George Mason University glitch is a glimpse of the scale of ID calamity the UK faces

Something bad happened at George Mason University, according to News.com . But when it happens in the UK it will be about 1000 times worse.

The University lost 30,000 names, photos and social security numbers of its students with ID cards to hackers. Kim Cameron says this reinforces the rule that as identity systems aggregate information, they aggregate risk.

Similar incidents happened to Georgia Institute of Technology (57,000 people) and the University of Texas at Austin (55,000), and last year, more than 1 million California residents had their personal information leaked thanks to a pair of incidents at UCLA and the University of California at Berkeley, Kim reports.

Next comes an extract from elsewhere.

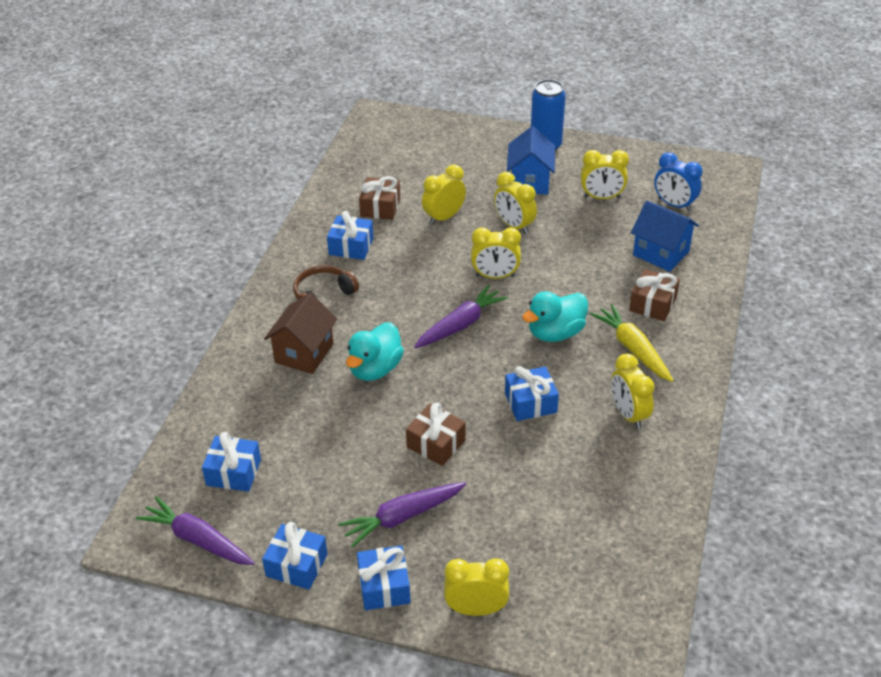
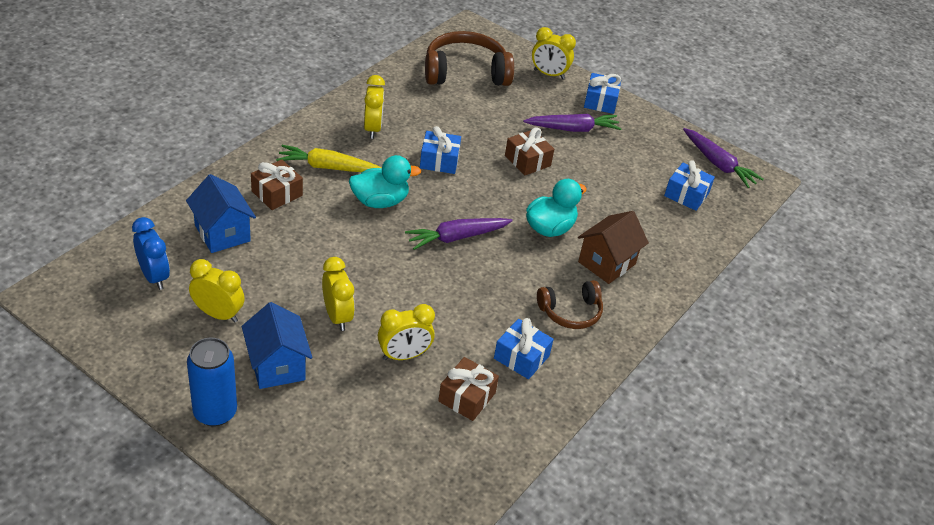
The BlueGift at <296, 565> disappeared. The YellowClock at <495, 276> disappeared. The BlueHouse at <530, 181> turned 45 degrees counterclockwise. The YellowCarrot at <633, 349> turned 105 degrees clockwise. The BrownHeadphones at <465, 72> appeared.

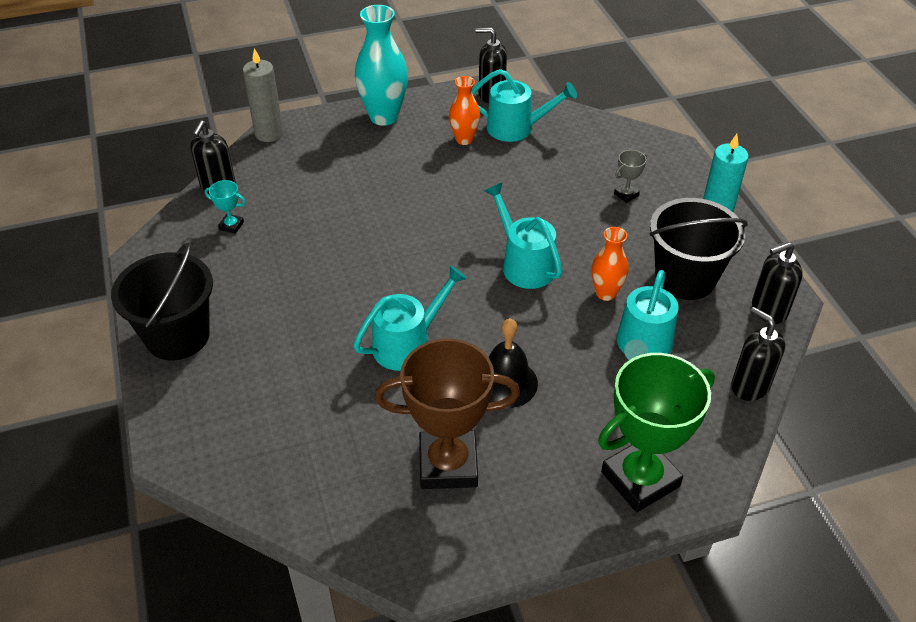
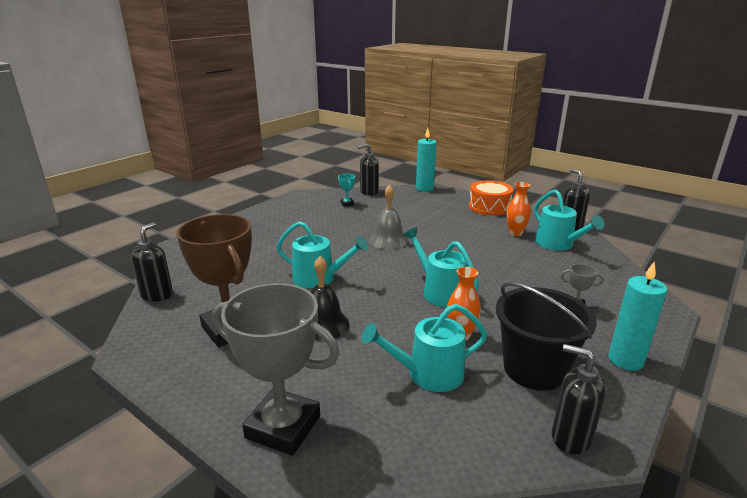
The BlackBucket at <177, 336> disappeared. The GreyCandle at <269, 134> became the TurquoiseCandle at <424, 188>. The TurquoiseVase at <384, 117> was replaced by the OrangeDrum at <489, 207>. The TurquoiseWateringCan at <524, 264> turned 60 degrees counterclockwise. The GreenTrophy at <640, 479> became the GreyTrophy at <283, 427>. The BlackSoapDispenser moved from <749, 386> to <157, 295>. The GreyBell at <388, 240> appeared.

The sickening logic is that these ill-conceived university ID systems make appealing targets for identity thieves, and that a compulsory UK ID system will be far more appealing still.

Just how much risk do we want to aggregate here? Pretty much all of it, it would seem.

Kim also points us to Jamie Lewis, and to Johannes Ernst’s blog which checks LID’s conformance to Kim’s laws of identity.

Tell your MP! Please - someone tell Parliamentary Office of Science & Technology! Ian - tell Alan Milburn, Patricia Hewitt or whoever gets things done! We’re only now working out the rules. There seem to be better ways to do this. Let’s evaluate them before Parliament votes and sets in inexorable motion a really problematic ID system.